Saved data entries:
# # # # # # #
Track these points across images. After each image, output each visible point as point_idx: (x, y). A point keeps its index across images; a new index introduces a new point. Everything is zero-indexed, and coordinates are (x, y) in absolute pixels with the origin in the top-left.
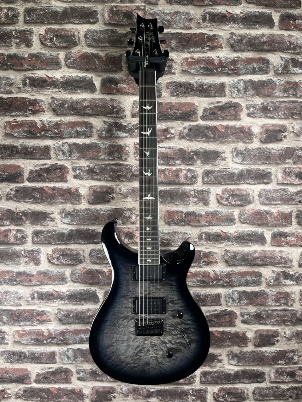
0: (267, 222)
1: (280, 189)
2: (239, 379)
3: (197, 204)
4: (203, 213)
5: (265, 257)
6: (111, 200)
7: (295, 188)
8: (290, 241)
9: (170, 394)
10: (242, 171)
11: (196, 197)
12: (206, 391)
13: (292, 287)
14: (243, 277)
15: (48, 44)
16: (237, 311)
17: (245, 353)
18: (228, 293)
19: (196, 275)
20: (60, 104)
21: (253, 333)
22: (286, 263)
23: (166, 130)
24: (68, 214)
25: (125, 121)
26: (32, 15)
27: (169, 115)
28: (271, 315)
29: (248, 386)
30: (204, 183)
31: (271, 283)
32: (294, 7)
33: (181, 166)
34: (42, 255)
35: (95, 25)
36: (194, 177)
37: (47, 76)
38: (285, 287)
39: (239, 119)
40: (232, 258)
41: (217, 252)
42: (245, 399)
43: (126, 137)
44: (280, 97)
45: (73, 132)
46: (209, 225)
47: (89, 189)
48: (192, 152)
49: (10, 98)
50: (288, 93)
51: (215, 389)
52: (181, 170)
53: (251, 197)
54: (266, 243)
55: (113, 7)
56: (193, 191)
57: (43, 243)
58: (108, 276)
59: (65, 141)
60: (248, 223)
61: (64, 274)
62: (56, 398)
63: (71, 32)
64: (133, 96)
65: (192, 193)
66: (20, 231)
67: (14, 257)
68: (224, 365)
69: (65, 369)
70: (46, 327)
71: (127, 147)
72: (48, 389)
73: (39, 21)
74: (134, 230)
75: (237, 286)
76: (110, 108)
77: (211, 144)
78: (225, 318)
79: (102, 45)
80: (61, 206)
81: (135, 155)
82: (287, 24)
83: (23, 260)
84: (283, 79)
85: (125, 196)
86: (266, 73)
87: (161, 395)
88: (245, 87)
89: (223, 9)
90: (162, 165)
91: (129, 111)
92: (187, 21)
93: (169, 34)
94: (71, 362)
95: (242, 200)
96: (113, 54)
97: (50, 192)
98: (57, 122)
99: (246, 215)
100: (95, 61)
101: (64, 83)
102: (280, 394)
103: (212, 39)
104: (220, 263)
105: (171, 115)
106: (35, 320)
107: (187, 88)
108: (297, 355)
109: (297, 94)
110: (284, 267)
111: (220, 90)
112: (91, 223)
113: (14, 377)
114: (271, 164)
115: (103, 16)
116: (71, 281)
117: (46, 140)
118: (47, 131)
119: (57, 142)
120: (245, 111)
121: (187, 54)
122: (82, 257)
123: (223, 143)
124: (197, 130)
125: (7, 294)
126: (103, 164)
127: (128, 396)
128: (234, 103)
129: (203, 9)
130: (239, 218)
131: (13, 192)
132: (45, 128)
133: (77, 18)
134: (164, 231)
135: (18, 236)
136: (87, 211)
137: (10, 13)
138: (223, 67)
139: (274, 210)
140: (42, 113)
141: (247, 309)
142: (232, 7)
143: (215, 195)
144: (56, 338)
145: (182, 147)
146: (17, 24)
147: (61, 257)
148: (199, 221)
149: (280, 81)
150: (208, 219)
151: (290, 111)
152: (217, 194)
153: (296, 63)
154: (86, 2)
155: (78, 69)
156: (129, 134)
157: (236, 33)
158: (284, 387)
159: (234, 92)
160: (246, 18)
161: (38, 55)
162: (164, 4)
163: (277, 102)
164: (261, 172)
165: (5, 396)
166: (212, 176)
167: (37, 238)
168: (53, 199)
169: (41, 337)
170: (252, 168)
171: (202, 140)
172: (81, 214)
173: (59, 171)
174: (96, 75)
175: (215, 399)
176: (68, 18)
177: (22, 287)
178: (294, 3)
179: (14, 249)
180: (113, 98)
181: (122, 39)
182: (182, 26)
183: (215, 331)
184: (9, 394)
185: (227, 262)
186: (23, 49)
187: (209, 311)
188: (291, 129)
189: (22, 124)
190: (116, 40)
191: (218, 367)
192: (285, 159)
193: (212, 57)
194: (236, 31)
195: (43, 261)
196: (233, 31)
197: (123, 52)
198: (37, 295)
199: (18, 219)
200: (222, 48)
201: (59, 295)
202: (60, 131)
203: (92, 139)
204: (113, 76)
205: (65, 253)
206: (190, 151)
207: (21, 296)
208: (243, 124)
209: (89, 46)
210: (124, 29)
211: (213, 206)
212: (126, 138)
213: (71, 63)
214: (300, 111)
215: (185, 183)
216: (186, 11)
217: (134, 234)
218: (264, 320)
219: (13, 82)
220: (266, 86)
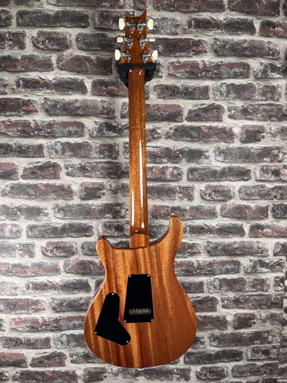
0: (246, 216)
1: (258, 186)
2: (219, 358)
3: (182, 199)
4: (188, 208)
5: (244, 247)
6: (102, 196)
7: (271, 184)
8: (267, 233)
9: (156, 372)
10: (224, 168)
11: (181, 193)
12: (189, 370)
13: (267, 275)
14: (223, 265)
15: (41, 46)
16: (218, 297)
17: (225, 335)
18: (209, 280)
19: (181, 264)
20: (53, 104)
21: (232, 317)
22: (262, 252)
23: (153, 131)
24: (61, 209)
26: (24, 18)
28: (248, 299)
29: (227, 364)
30: (189, 180)
31: (248, 271)
32: (273, 16)
33: (168, 164)
34: (37, 247)
35: (86, 29)
36: (180, 174)
37: (39, 77)
38: (261, 274)
39: (221, 121)
40: (213, 249)
41: (200, 243)
42: (224, 377)
43: (116, 136)
44: (259, 100)
45: (66, 132)
46: (193, 219)
47: (81, 186)
48: (178, 151)
49: (4, 98)
50: (266, 97)
51: (198, 368)
52: (167, 168)
53: (232, 193)
54: (244, 235)
55: (103, 11)
56: (178, 188)
57: (38, 237)
58: (99, 267)
59: (58, 140)
60: (229, 217)
61: (57, 266)
62: (51, 380)
63: (63, 35)
64: (123, 98)
65: (178, 189)
66: (15, 226)
67: (9, 250)
68: (206, 346)
69: (58, 353)
70: (40, 315)
71: (117, 147)
72: (43, 372)
73: (31, 24)
74: (124, 223)
75: (218, 274)
77: (195, 143)
78: (207, 304)
79: (93, 49)
80: (54, 202)
81: (125, 154)
82: (267, 31)
83: (18, 252)
84: (263, 84)
85: (115, 192)
86: (247, 77)
87: (148, 374)
88: (228, 90)
89: (207, 16)
90: (149, 163)
91: (118, 112)
92: (174, 27)
94: (64, 347)
95: (224, 196)
97: (43, 188)
98: (49, 122)
99: (227, 209)
100: (86, 64)
101: (56, 84)
102: (256, 371)
103: (197, 44)
104: (203, 253)
105: (158, 116)
106: (30, 308)
108: (271, 335)
109: (274, 97)
110: (261, 256)
111: (204, 92)
112: (83, 218)
113: (10, 361)
114: (250, 162)
115: (94, 20)
116: (64, 272)
117: (40, 139)
118: (40, 130)
119: (50, 141)
120: (227, 113)
121: (173, 58)
122: (74, 249)
123: (206, 142)
124: (182, 130)
125: (3, 284)
126: (94, 162)
127: (118, 375)
128: (217, 105)
129: (188, 15)
130: (221, 212)
131: (8, 189)
132: (38, 128)
133: (68, 22)
134: (152, 224)
135: (14, 230)
136: (79, 206)
137: (3, 15)
138: (207, 71)
139: (252, 205)
140: (35, 113)
141: (227, 295)
142: (216, 14)
143: (199, 191)
144: (50, 325)
145: (168, 146)
146: (10, 27)
147: (55, 250)
148: (184, 215)
149: (259, 85)
150: (192, 213)
151: (268, 113)
152: (201, 190)
153: (274, 69)
154: (77, 6)
155: (69, 71)
156: (119, 133)
157: (220, 39)
158: (259, 364)
159: (217, 95)
160: (229, 24)
161: (31, 57)
162: (152, 10)
163: (256, 105)
164: (241, 169)
165: (3, 378)
166: (197, 174)
167: (32, 232)
168: (47, 195)
169: (36, 324)
170: (233, 166)
171: (187, 140)
172: (73, 209)
173: (52, 168)
174: (87, 77)
175: (198, 377)
176: (60, 21)
177: (18, 278)
178: (274, 12)
179: (9, 243)
182: (169, 31)
183: (198, 316)
184: (6, 376)
185: (209, 252)
186: (17, 51)
187: (193, 298)
188: (268, 130)
189: (16, 124)
190: (107, 44)
191: (200, 348)
192: (263, 157)
194: (219, 36)
195: (37, 253)
196: (217, 37)
198: (32, 285)
199: (13, 214)
200: (207, 53)
201: (52, 285)
202: (53, 131)
203: (84, 138)
204: (104, 78)
205: (58, 246)
206: (175, 150)
207: (17, 286)
208: (225, 125)
209: (81, 49)
211: (197, 201)
212: (116, 138)
213: (63, 65)
214: (277, 113)
215: (171, 179)
217: (124, 227)
218: (242, 304)
219: (7, 83)
220: (246, 90)
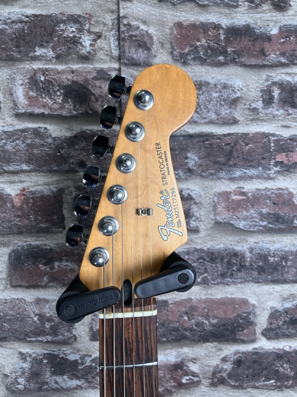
25: (74, 349)
27: (186, 330)
76: (35, 322)
93: (182, 136)
96: (39, 188)
107: (229, 263)
180: (41, 297)
181: (62, 152)
193: (287, 189)
197: (65, 183)
210: (66, 126)
216: (222, 81)
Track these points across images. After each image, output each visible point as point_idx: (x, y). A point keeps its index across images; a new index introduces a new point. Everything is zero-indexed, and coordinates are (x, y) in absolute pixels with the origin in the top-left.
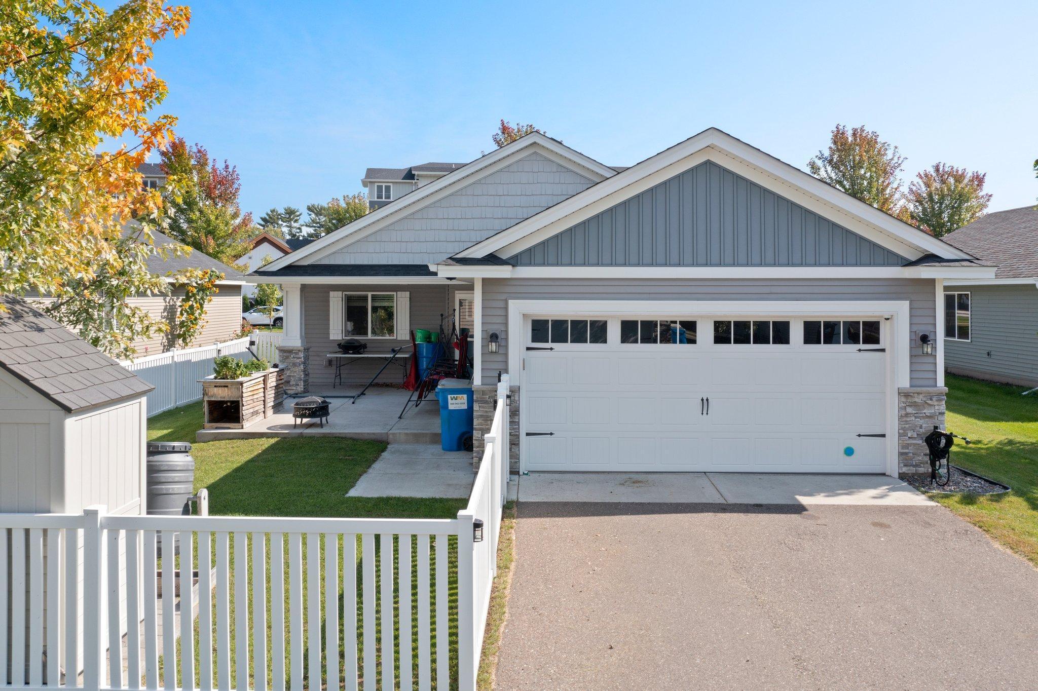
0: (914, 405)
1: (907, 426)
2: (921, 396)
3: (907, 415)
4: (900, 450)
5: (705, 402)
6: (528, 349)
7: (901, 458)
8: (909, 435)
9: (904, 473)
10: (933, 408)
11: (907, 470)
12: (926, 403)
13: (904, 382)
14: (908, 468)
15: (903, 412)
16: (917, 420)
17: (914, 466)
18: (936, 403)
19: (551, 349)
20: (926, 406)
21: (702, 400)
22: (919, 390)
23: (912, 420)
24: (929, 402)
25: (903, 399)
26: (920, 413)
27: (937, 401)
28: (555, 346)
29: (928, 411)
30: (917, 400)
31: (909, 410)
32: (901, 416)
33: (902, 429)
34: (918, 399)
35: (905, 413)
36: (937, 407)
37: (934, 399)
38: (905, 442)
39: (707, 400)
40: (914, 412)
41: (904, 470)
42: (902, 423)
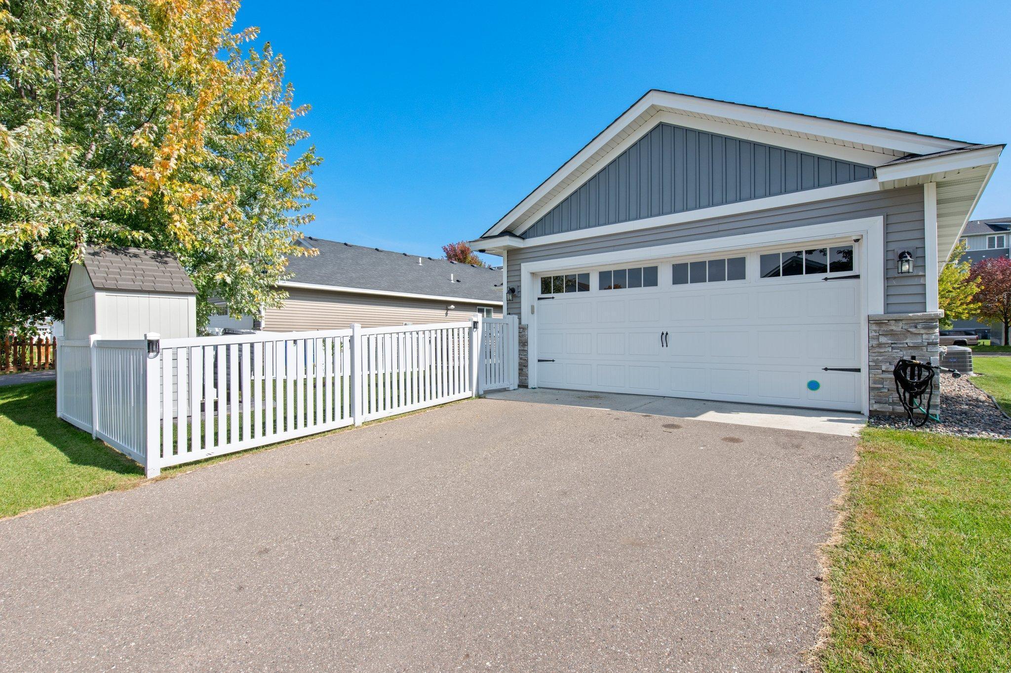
0: (891, 334)
1: (880, 358)
2: (901, 324)
3: (880, 345)
4: (872, 386)
5: (664, 336)
6: (539, 299)
7: (872, 394)
8: (884, 368)
9: (876, 411)
10: (919, 337)
11: (879, 408)
12: (909, 331)
13: (877, 308)
14: (881, 405)
15: (875, 343)
16: (894, 351)
17: (890, 404)
18: (922, 331)
19: (553, 298)
20: (909, 334)
21: (663, 334)
22: (896, 316)
23: (888, 351)
24: (913, 330)
25: (874, 327)
26: (901, 344)
27: (924, 328)
28: (556, 295)
29: (910, 341)
30: (894, 328)
31: (883, 340)
32: (872, 346)
33: (873, 361)
34: (897, 328)
35: (877, 343)
36: (925, 336)
37: (919, 326)
38: (878, 376)
39: (667, 334)
40: (890, 342)
41: (876, 407)
42: (873, 355)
# # # # # # #
The problem: The answer must be the lines of the entries above, written out exactly from the first through the one with "10: (242, 171)", and no pictures.

Output of the exercise:
Track these points across images. After each image, output each visible point as point_idx: (x, y). A point keeps its index across images; a new index introduces a new point. Everything is zero-indexed, and coordinates are (x, y) in absolute pixels with the origin in the top-left.
0: (267, 222)
1: (280, 189)
2: (239, 379)
3: (197, 204)
4: (203, 213)
5: (265, 257)
6: (111, 200)
7: (295, 188)
8: (290, 241)
9: (170, 394)
10: (242, 171)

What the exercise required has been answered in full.